Die Vier diskutierten mit mir eine Weile, einigten sich aber plötzlich sehr schnell: Ich würde in Kürze Bescheid erhalten. Nein, wehrte ich ab, vage Zusagen kenne ich da zur Genüge. Ich verlange schon feste Termine, ansonsten würde ich mich flugs in Bewegung setzen. Aber, entgegnete man mir, innerhalb von vierzehn Tagen würde ich einen Bescheid erhalten.

Meine Tochter Sofie hatte bei dem Gespräch mit ziemlicher Farbe im Gesicht gut durchgehalten und so verliessen wir stolz das Rathaus.

Und wirklich: Noch innerhalb der Frist erhielten wir die Mitteilung über die Zuweisung einer Wohnung auf der Hohen Strasse, nicht sehr weit von unserem Haus entfernt, sagen wir, in gut zehn Minuten zu Fuß erreichbar. Das war sehr passabel.

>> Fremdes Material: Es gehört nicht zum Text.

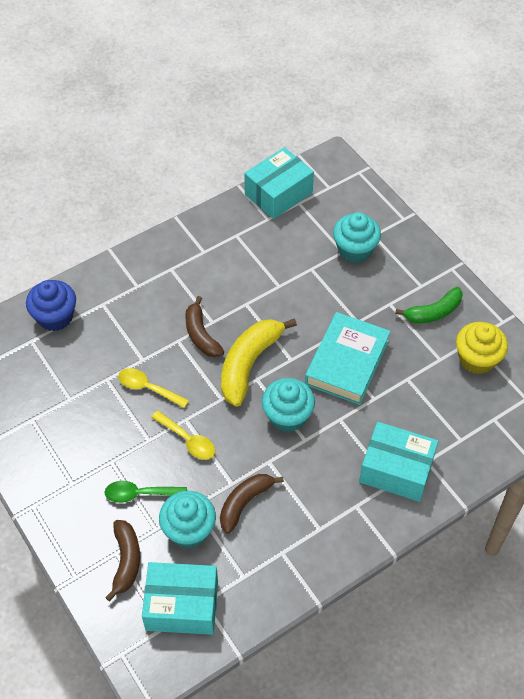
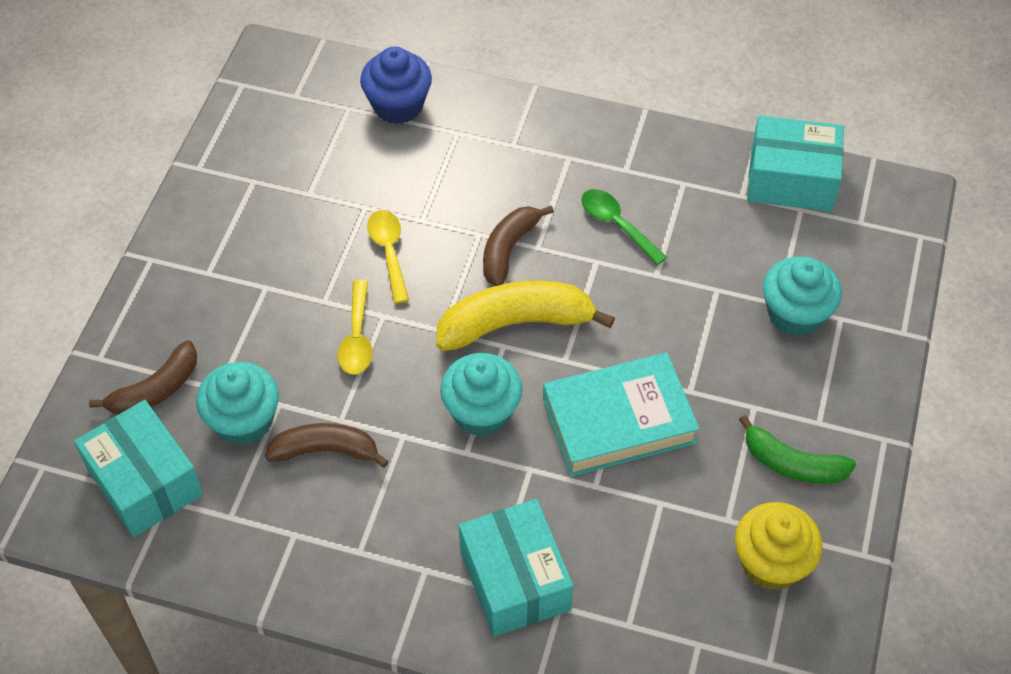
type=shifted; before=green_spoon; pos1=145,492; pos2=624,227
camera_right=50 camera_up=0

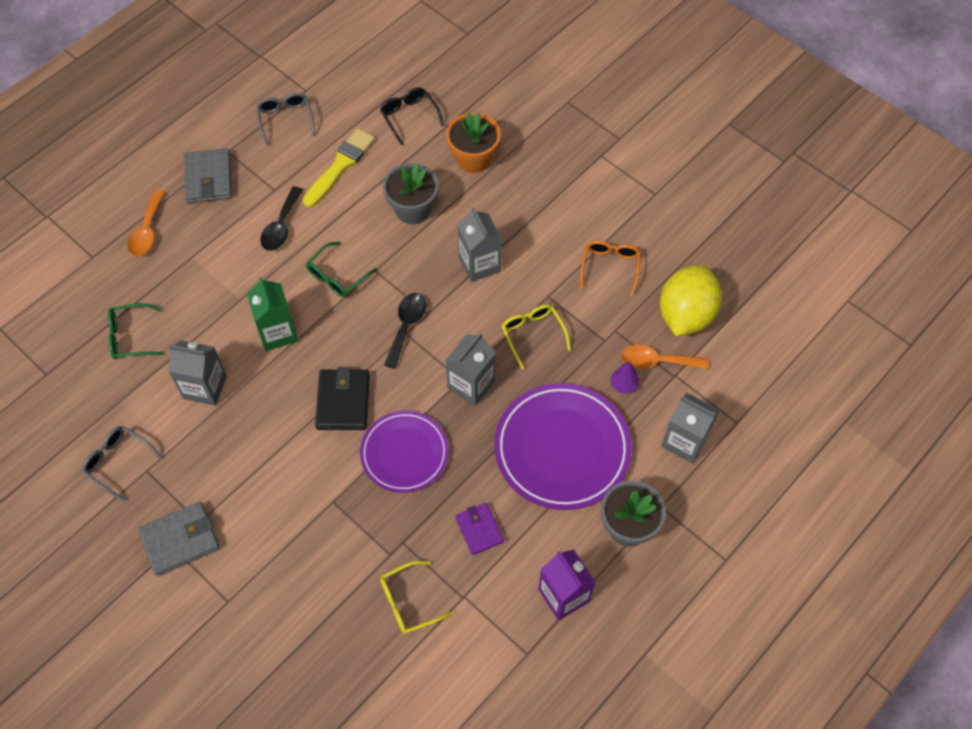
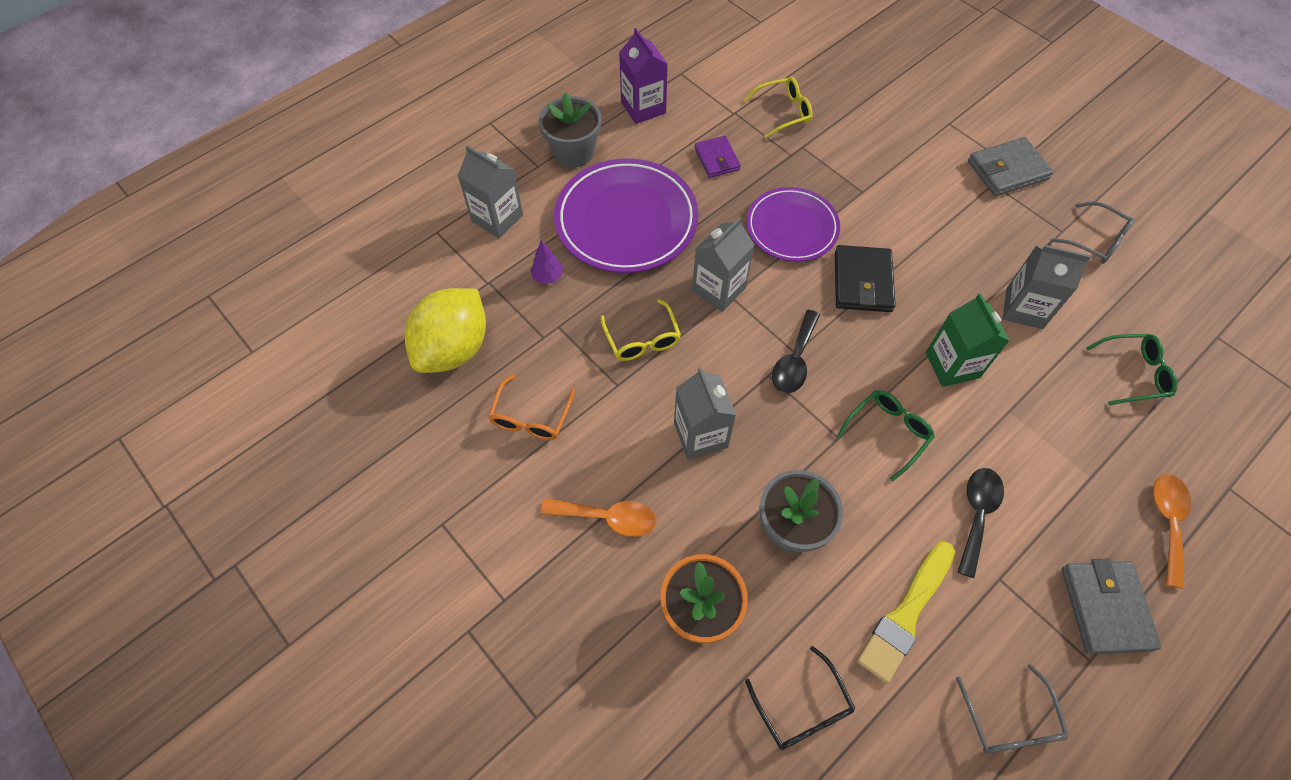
type=shifted; before=orange_spoon; pos1=664,357; pos2=598,518
camera_right=-175 camera_up=0

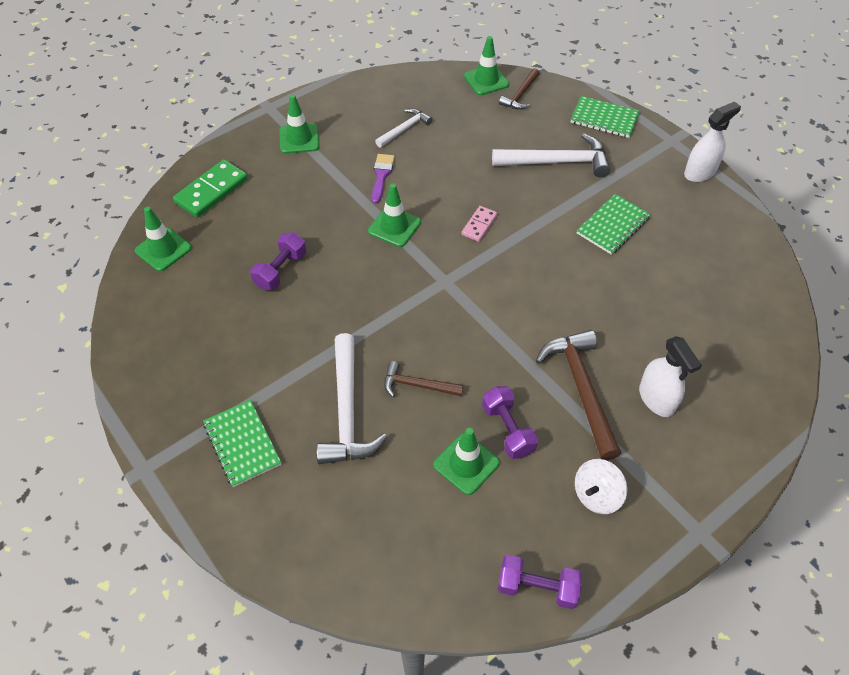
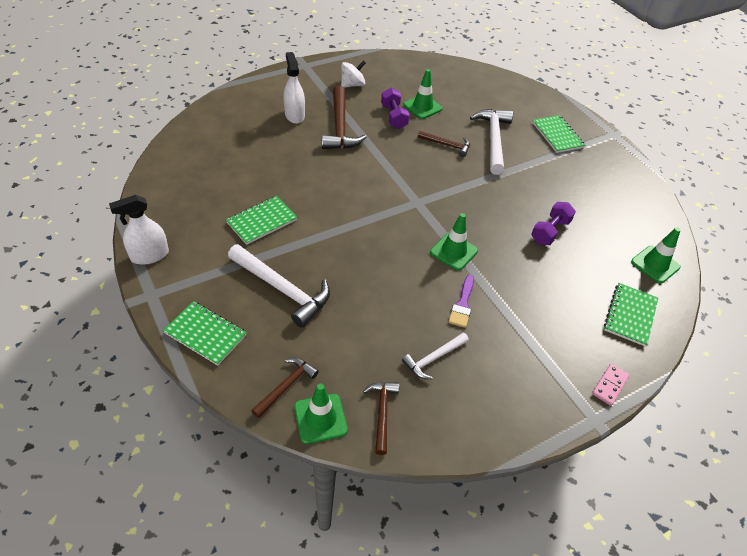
type=swapped; before=green_domino; after=green_notebook; pos1=210,188; pos2=631,314
type=gone; before=green_traffic_cone; pos1=299,124
type=shifted; before=pink_domino; pos1=479,224; pos2=611,385
type=rotated; before=white_hammer; pos1=551,155; pos2=279,285; turn=-150
type=gone; before=purple_dumbbell; pos1=540,582
type=new; after=brown_hammer; pos2=381,418
camera_right=-175 camera_up=-5

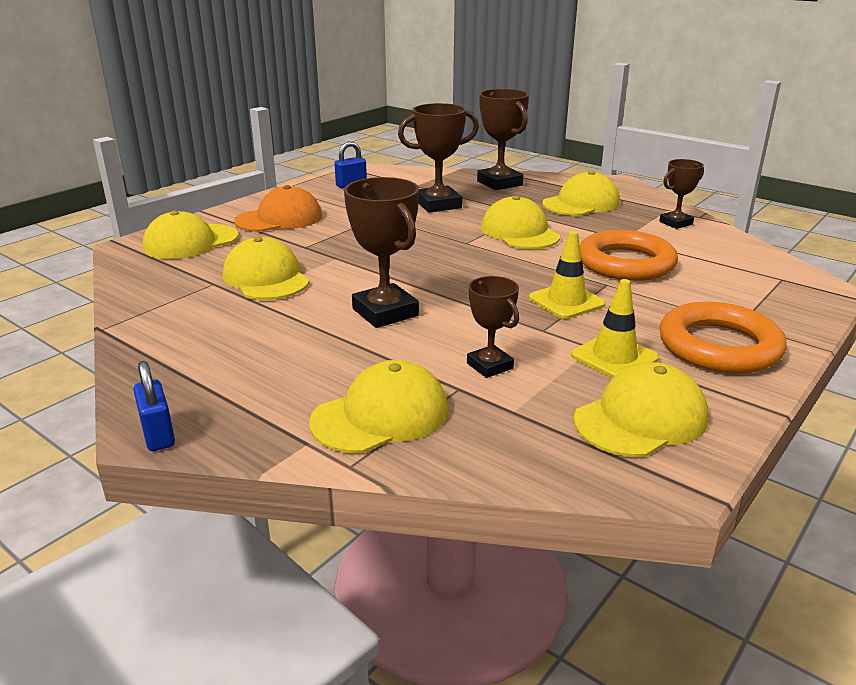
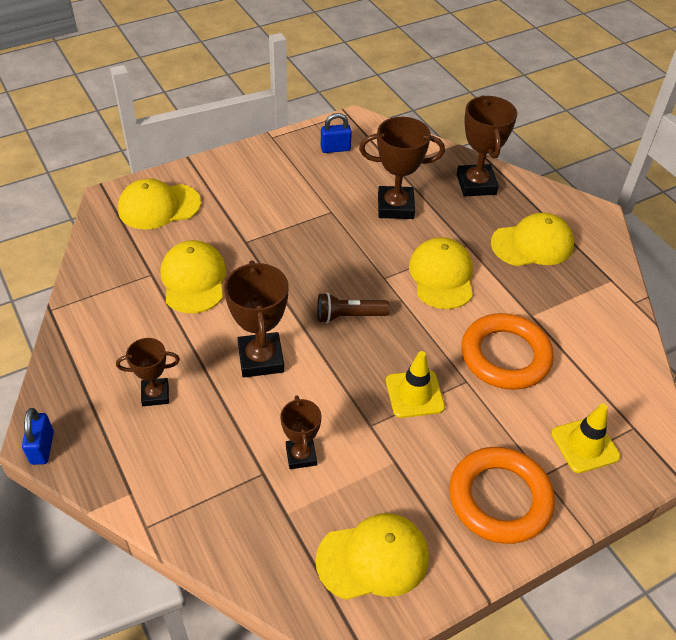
type=gone; before=orange_cap; pos1=278,208
type=gone; before=yellow_cap; pos1=378,406
type=shifted; before=yellow_traffic_cone; pos1=615,328; pos2=586,438
type=shifted; before=brown_trophy; pos1=681,194; pos2=148,372
type=new; after=brown_flashlight; pos2=353,308
camera_right=20 camera_up=20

Da wir den Schlüssel noch nicht zur Verfügung hatten, bewegten wir uns zu dem bezeichneten Haus und suchten die entsprechend zugewiesen Wohnung auf.  Und wirklich, durch den Briefschlitz und das Anheben des dahinter gehangenen Sichtschutzes aus Stoff konnten wir in die Wohnung etwas einsehen. Und sie sah nach unseren damaligen Begriffen zumindest akzeptabel aus, also freuten wir uns unbändig über den Erfolg und Sofie zog bei uns aus und in die neue Errungenschaft ein.

Das Echo aus meinem Bekanntenkreis war zwiespältig. Wie kannst Du, meinte einer, in fast vierzehn Tagen eine Wohnung für Deine Tochter erhalten und ich versuche jahrelang nichts anderes und völlig aussichtslos für meinen Sohn.

Ich war da hochnäsig. Aus meiner Sicht hatten wir sie uns redlich verdient. Ansichtssache. Eben.